[[ SUPPLIED DATA open ]]

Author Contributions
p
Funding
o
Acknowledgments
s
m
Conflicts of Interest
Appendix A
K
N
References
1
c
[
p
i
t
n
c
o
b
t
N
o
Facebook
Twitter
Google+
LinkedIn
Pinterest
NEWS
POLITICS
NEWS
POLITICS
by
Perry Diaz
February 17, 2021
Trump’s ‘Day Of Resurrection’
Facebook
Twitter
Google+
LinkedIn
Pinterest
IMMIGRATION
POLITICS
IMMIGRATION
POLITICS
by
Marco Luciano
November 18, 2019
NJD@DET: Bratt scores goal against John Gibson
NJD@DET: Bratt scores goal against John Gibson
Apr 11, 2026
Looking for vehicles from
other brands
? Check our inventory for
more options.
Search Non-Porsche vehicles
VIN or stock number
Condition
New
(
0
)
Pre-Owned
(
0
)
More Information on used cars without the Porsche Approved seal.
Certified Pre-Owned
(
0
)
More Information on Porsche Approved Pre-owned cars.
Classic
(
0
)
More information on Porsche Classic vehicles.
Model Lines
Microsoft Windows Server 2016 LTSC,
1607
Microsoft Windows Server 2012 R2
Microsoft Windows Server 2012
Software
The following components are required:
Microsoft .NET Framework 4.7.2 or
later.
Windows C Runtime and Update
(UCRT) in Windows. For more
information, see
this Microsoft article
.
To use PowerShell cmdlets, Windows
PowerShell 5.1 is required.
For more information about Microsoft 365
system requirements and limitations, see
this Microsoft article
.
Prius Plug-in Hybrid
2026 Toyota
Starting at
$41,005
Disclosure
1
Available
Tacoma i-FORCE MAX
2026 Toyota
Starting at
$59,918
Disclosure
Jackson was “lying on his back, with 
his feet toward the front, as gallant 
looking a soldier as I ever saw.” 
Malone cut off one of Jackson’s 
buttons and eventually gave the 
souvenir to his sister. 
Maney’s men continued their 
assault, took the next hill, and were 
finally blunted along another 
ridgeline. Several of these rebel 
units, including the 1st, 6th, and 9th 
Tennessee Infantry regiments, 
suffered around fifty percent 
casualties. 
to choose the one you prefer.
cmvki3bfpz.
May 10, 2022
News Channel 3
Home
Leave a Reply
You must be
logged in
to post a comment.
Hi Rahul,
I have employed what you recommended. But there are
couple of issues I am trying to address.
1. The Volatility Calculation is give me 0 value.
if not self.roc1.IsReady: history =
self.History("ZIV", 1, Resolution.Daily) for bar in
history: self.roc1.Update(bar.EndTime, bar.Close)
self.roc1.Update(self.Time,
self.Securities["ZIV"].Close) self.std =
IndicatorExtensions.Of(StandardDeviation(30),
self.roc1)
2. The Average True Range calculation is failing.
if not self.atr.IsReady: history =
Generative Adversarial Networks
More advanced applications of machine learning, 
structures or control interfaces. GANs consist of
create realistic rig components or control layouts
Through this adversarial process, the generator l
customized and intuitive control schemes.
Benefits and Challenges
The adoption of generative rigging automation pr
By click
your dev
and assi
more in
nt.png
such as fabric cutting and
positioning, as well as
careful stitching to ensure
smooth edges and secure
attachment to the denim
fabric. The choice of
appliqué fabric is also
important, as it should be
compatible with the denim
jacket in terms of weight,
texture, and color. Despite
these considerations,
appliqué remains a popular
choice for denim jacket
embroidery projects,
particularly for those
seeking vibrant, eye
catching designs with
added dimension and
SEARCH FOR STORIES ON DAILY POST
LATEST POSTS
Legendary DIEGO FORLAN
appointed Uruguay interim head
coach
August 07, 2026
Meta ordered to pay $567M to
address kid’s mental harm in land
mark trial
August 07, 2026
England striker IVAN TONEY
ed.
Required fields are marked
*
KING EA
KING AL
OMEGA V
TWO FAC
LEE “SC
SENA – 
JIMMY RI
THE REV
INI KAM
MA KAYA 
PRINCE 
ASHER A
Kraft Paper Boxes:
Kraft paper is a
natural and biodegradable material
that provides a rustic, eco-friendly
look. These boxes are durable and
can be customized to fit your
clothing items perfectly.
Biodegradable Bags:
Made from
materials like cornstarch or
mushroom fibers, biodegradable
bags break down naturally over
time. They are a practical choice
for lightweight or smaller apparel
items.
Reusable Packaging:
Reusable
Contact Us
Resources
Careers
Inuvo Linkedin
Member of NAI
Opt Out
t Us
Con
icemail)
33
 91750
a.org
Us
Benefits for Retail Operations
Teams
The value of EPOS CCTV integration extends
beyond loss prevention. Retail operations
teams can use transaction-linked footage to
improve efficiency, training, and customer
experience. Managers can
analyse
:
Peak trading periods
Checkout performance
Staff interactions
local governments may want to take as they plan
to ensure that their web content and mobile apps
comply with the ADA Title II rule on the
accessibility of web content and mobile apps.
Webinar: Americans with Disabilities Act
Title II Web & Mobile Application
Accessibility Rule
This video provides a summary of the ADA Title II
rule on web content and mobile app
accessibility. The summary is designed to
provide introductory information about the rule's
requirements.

[[ SUPPLIED DATA closed ]]

All lines with the string "PowerShell" must be copied from the data.

▶ _RESPONSE TO THIS EXERCISE_
To use PowerShell cmdlets, Windows
PowerShell 5.1 is required.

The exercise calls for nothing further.